* ASSIGNMENT *
Copy the result of filtering the entries below for lines that include the string "significant".

* RECORDS FOR PROCESSING *
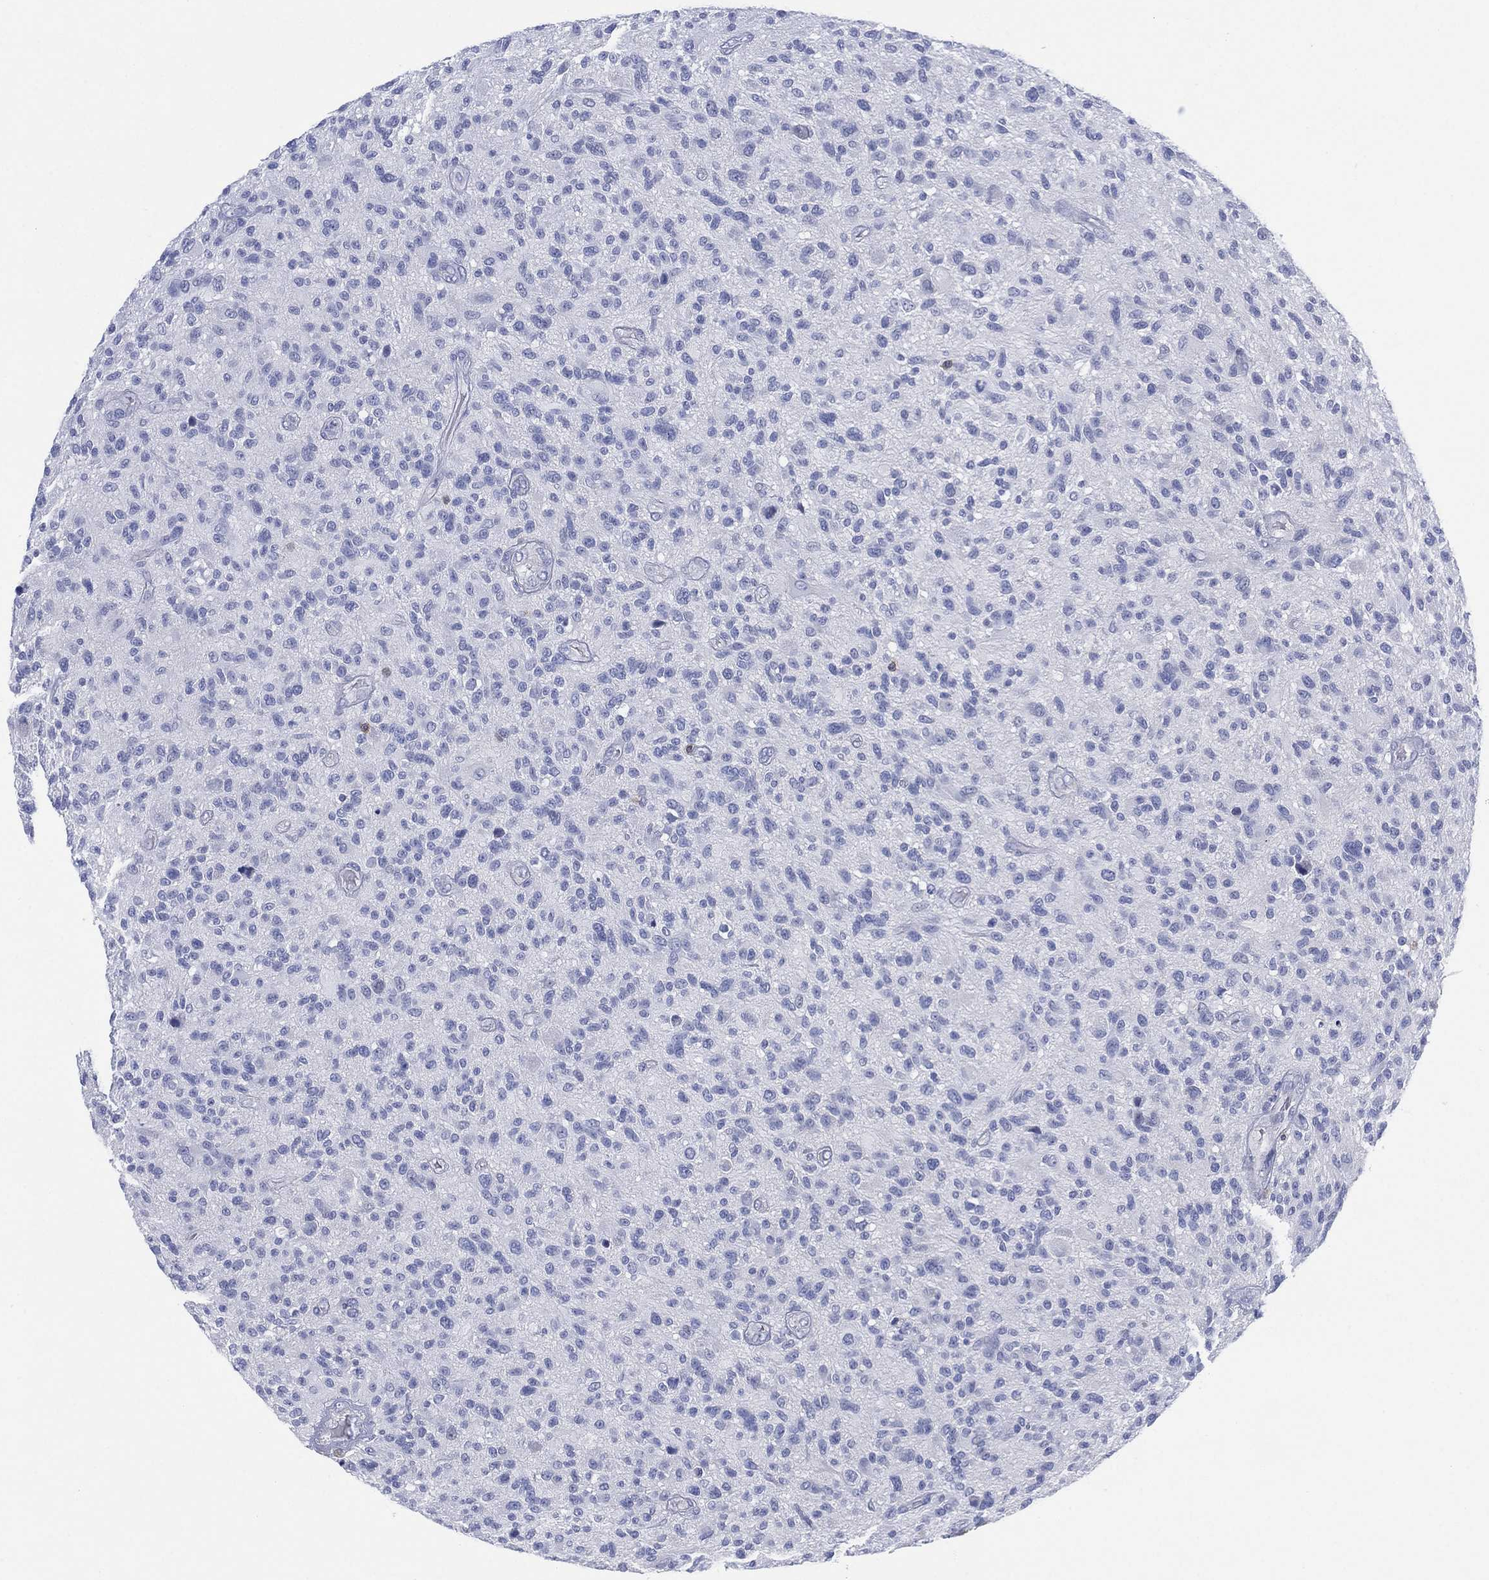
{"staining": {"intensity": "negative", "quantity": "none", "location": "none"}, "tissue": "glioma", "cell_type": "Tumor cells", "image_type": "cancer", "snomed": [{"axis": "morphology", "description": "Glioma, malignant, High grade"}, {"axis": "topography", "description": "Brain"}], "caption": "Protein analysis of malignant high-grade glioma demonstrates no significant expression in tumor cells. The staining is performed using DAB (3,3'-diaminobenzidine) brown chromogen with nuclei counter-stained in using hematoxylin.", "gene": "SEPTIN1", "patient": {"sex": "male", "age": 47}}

---

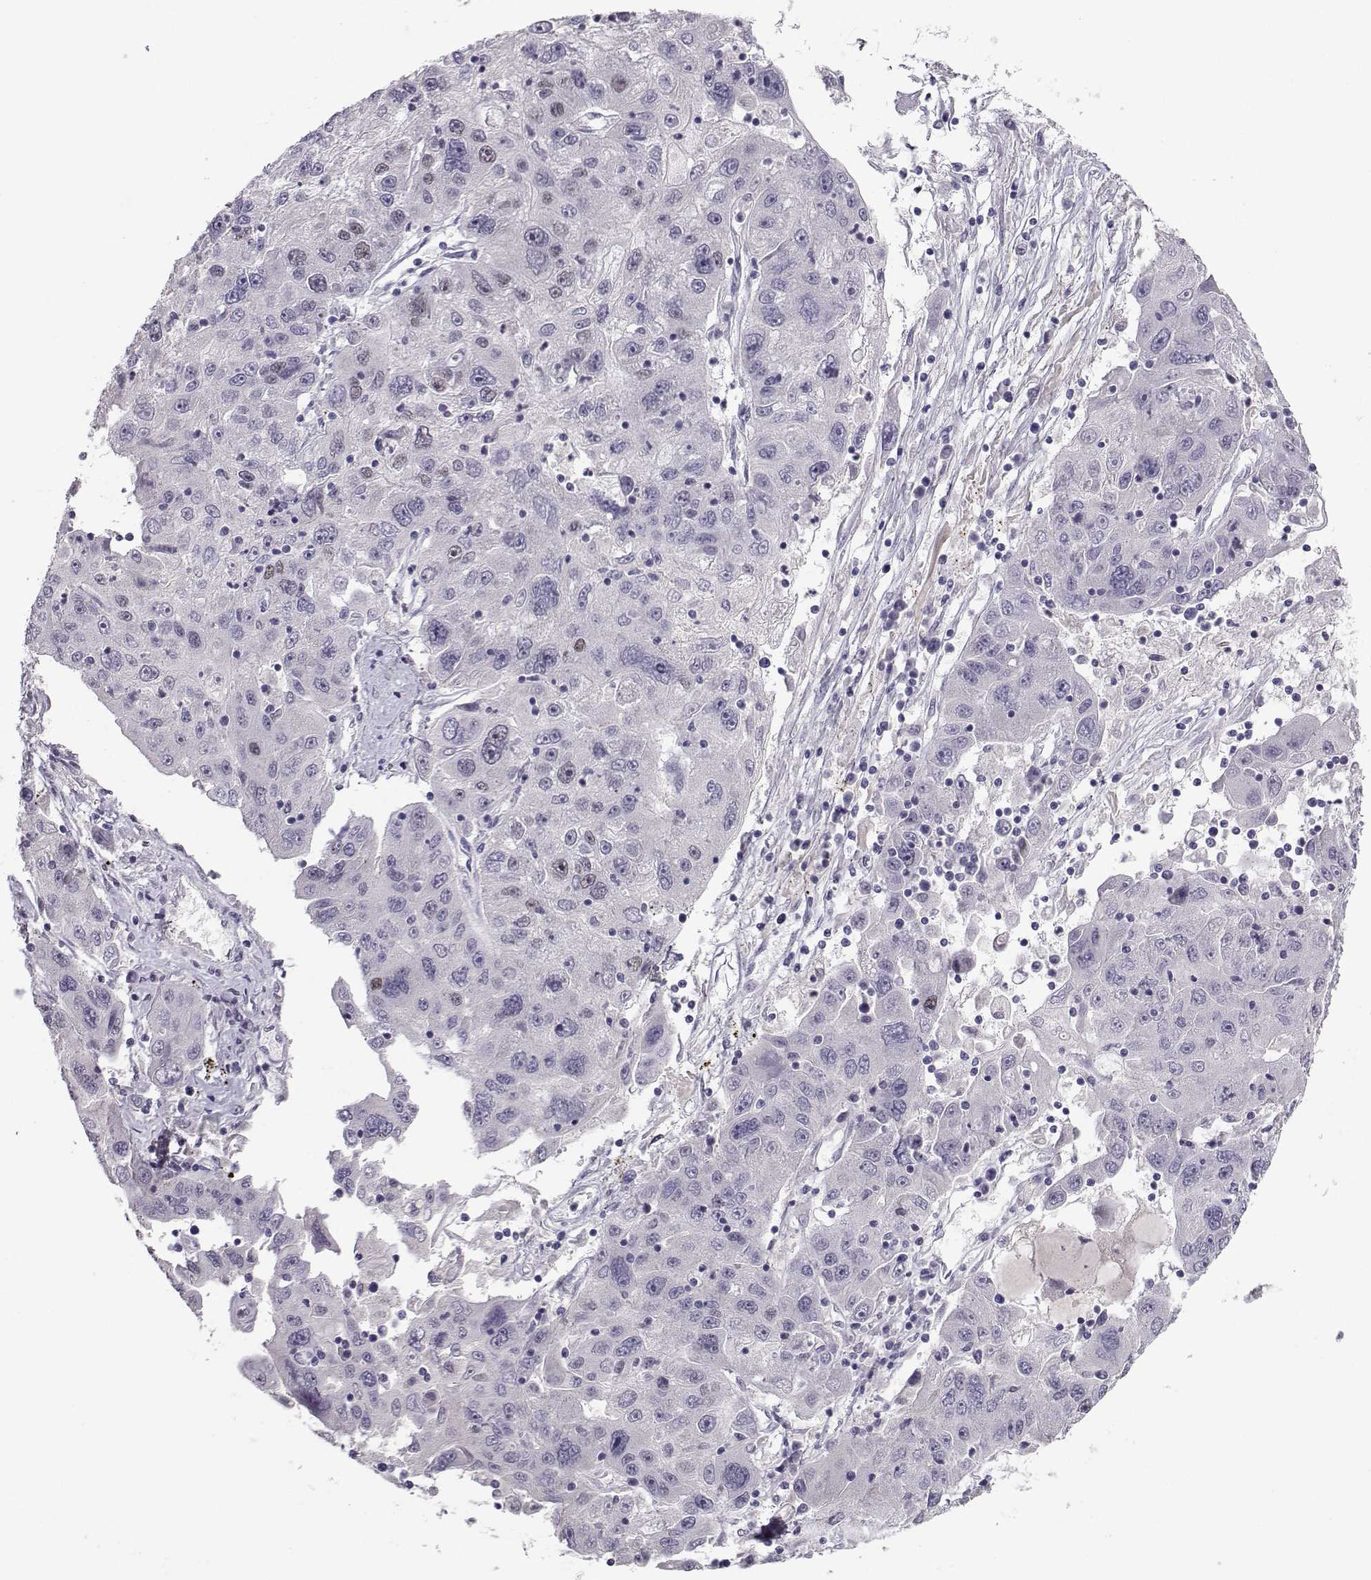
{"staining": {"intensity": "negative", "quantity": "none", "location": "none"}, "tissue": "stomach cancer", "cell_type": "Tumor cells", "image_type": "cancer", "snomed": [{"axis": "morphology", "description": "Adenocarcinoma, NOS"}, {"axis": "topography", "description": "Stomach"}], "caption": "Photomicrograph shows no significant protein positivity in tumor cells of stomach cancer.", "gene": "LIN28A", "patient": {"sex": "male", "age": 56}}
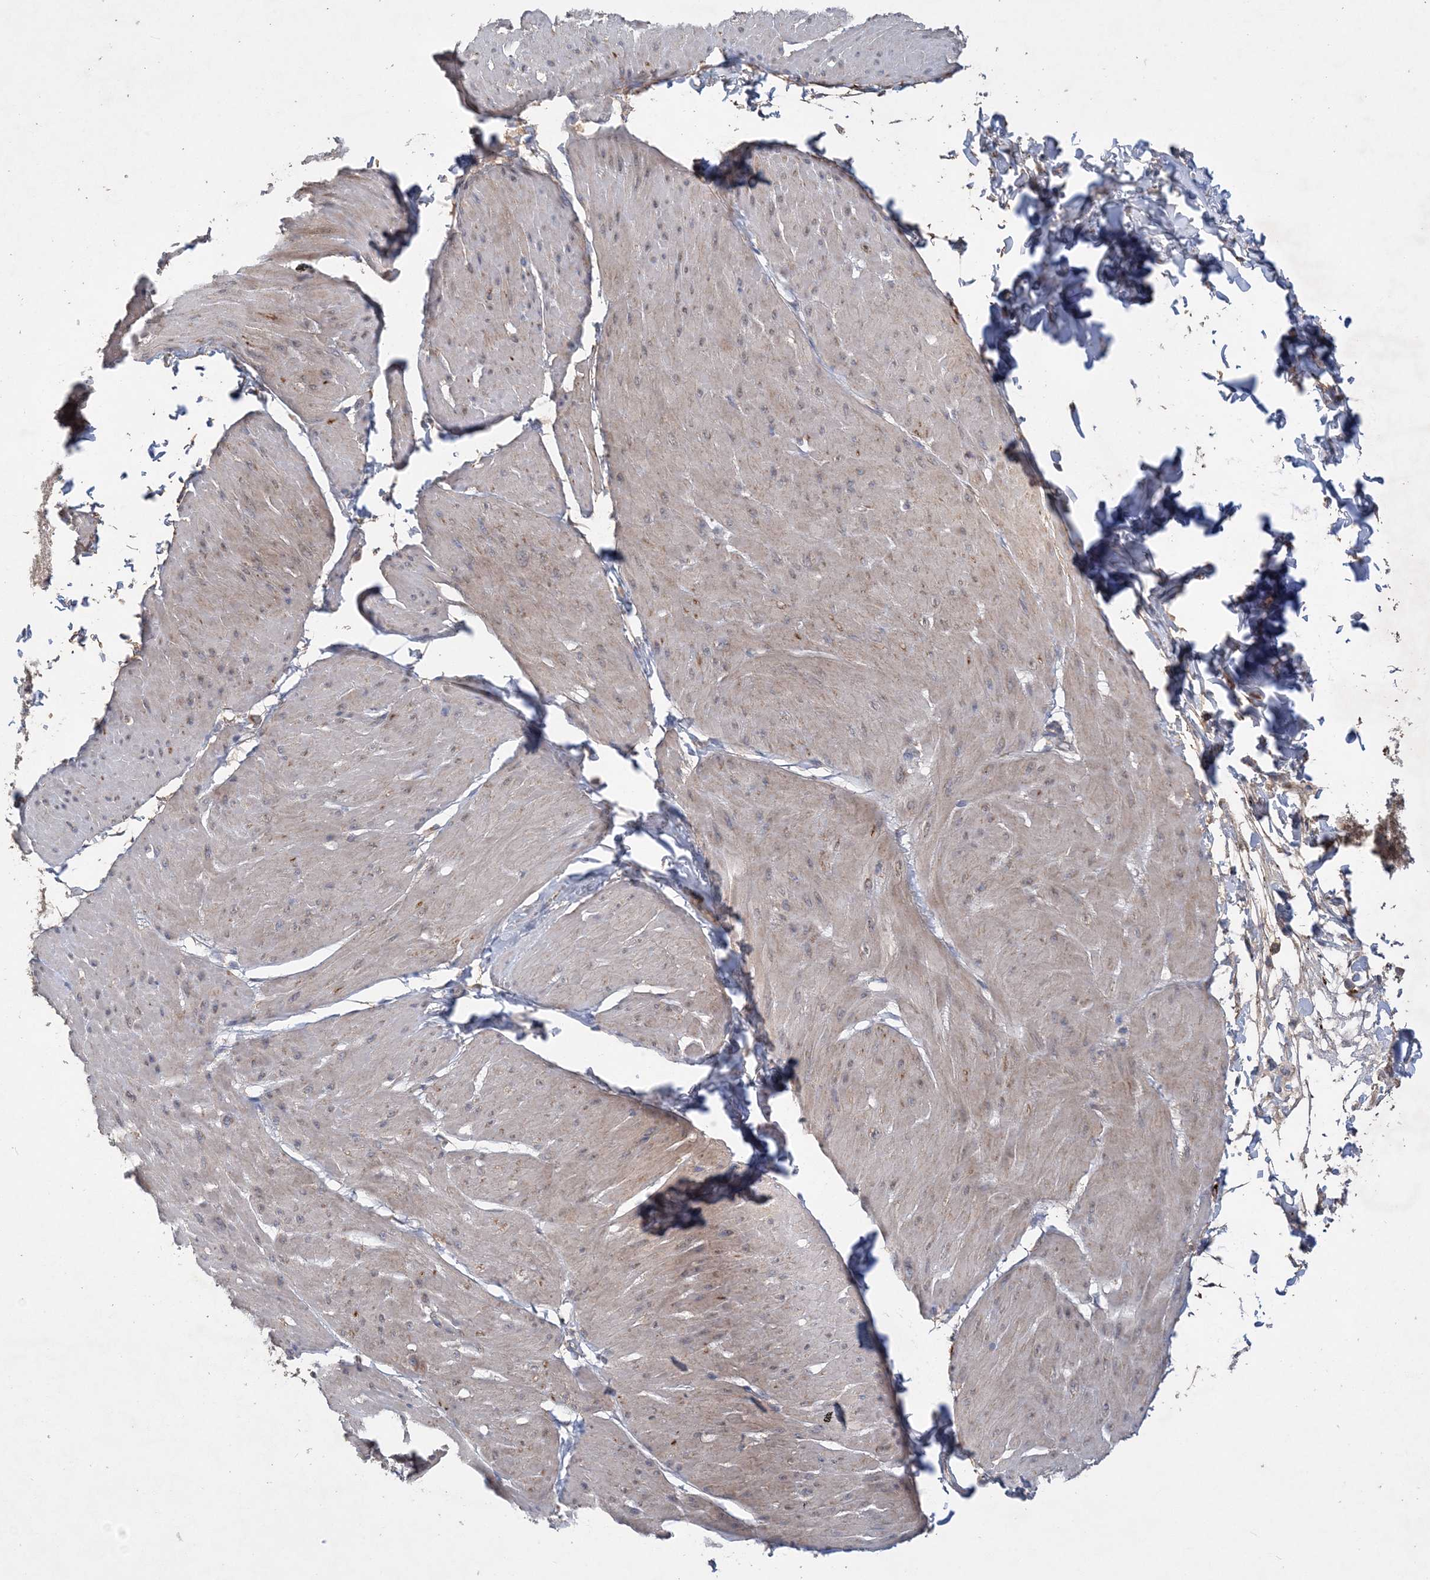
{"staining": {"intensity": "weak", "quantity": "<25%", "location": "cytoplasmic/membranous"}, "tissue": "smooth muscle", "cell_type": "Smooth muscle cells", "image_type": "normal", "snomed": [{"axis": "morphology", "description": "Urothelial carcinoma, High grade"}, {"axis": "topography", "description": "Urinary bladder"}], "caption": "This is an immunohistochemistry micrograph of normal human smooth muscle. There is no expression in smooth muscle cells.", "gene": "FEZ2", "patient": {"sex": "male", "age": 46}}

* WRITTEN SOLUTION *
{"staining": {"intensity": "negative", "quantity": "none", "location": "none"}, "tissue": "glioma", "cell_type": "Tumor cells", "image_type": "cancer", "snomed": [{"axis": "morphology", "description": "Glioma, malignant, High grade"}, {"axis": "topography", "description": "Brain"}], "caption": "Protein analysis of malignant high-grade glioma demonstrates no significant expression in tumor cells. The staining is performed using DAB (3,3'-diaminobenzidine) brown chromogen with nuclei counter-stained in using hematoxylin.", "gene": "SEPTIN1", "patient": {"sex": "male", "age": 47}}
{"staining": {"intensity": "negative", "quantity": "none", "location": "none"}, "tissue": "stomach cancer", "cell_type": "Tumor cells", "image_type": "cancer", "snomed": [{"axis": "morphology", "description": "Adenocarcinoma, NOS"}, {"axis": "topography", "description": "Stomach"}], "caption": "Photomicrograph shows no significant protein positivity in tumor cells of stomach cancer.", "gene": "LIN28A", "patient": {"sex": "male", "age": 56}}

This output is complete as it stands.